LANCENET: Considerando as dificuldades financeiras que você e muitos outros atletas passam por falta de patrocínio, você acha que vale a pena ser um profissional do esporte no Brasil?

Paulo: Eu acho que vale a pena seguir pelo fato de você fazer uma coisa que ama de verdade, e isso é valido na vida toda e para tudo que você realmente ama. Mesmo que eu não consiga patrocínios, mesmo que eu não tenha grana eu vou treinar e tentar lutar. Assim como será feito no próximo brasileiro que será realizado em Santos e eu não tenho quem possa me ajudar, mas estamos correndo atrás e Deus vai nos ajudar.

LANCENET: Qual a sua opinião sobre o MMA?

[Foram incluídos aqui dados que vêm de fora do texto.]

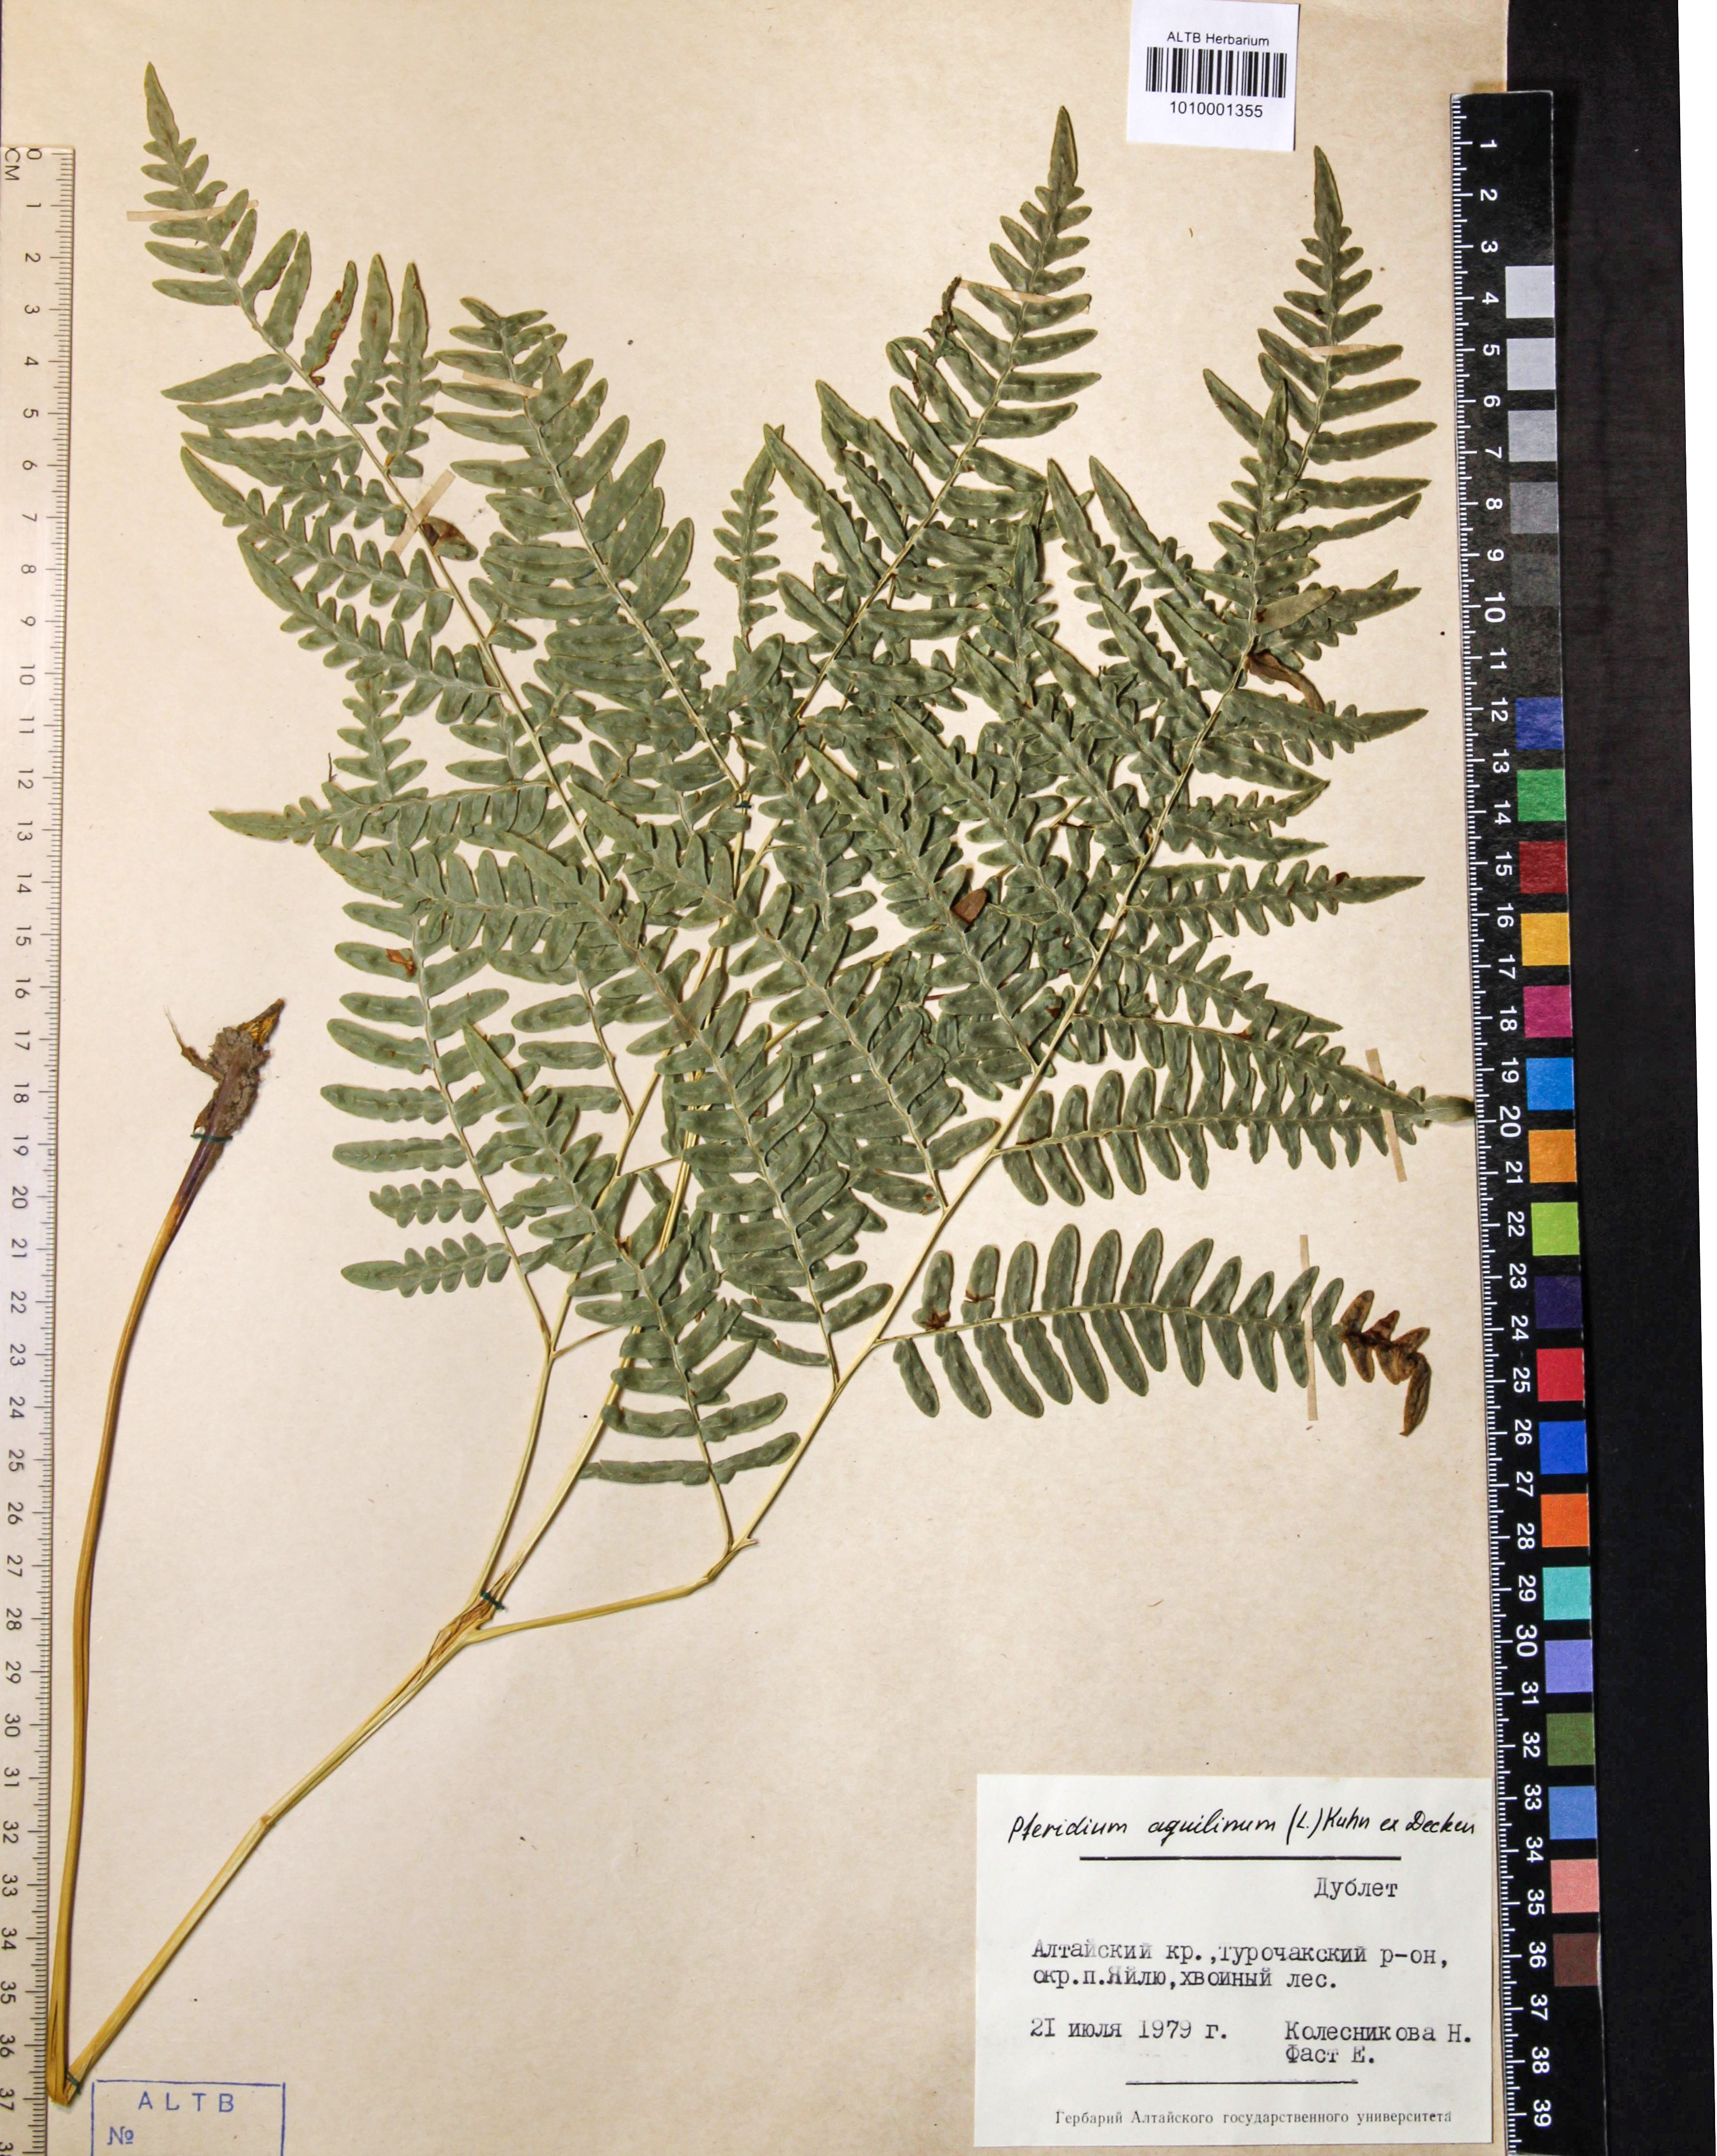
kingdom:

Paulo: Eu acho que é um esporte muito legal, acabou virando uma paixão nacional assim como o futebol. Eu não perco um evento. Gosto de ver alguns lutadores que vieram do taekwondo, como Edson Barboza, Bem Henderson e, é claro, o Anderson Silva.

LANCENET: Você lutaria em algum UFC?

Paulo: Acho que se tivesse uma oportunidade, uma preparação adequada, eu lutaria sim.

LANCENET: Qual é sua maior inspiração?

Paulo: Minha maior inspiração é minha filha. Na final do brasileiro ela falou assim para mim: "pai vai lá e ganha o cordão de ouro para mim".

LANCENET: Se você fosse ao Pan, sem patrocínio, ou bancado por uma empresa internacional, você representaria o Brasil com orgulho?

Paulo: Representaria sim. Apesar destes problemas, seria um orgulho lutar pelo nosso país.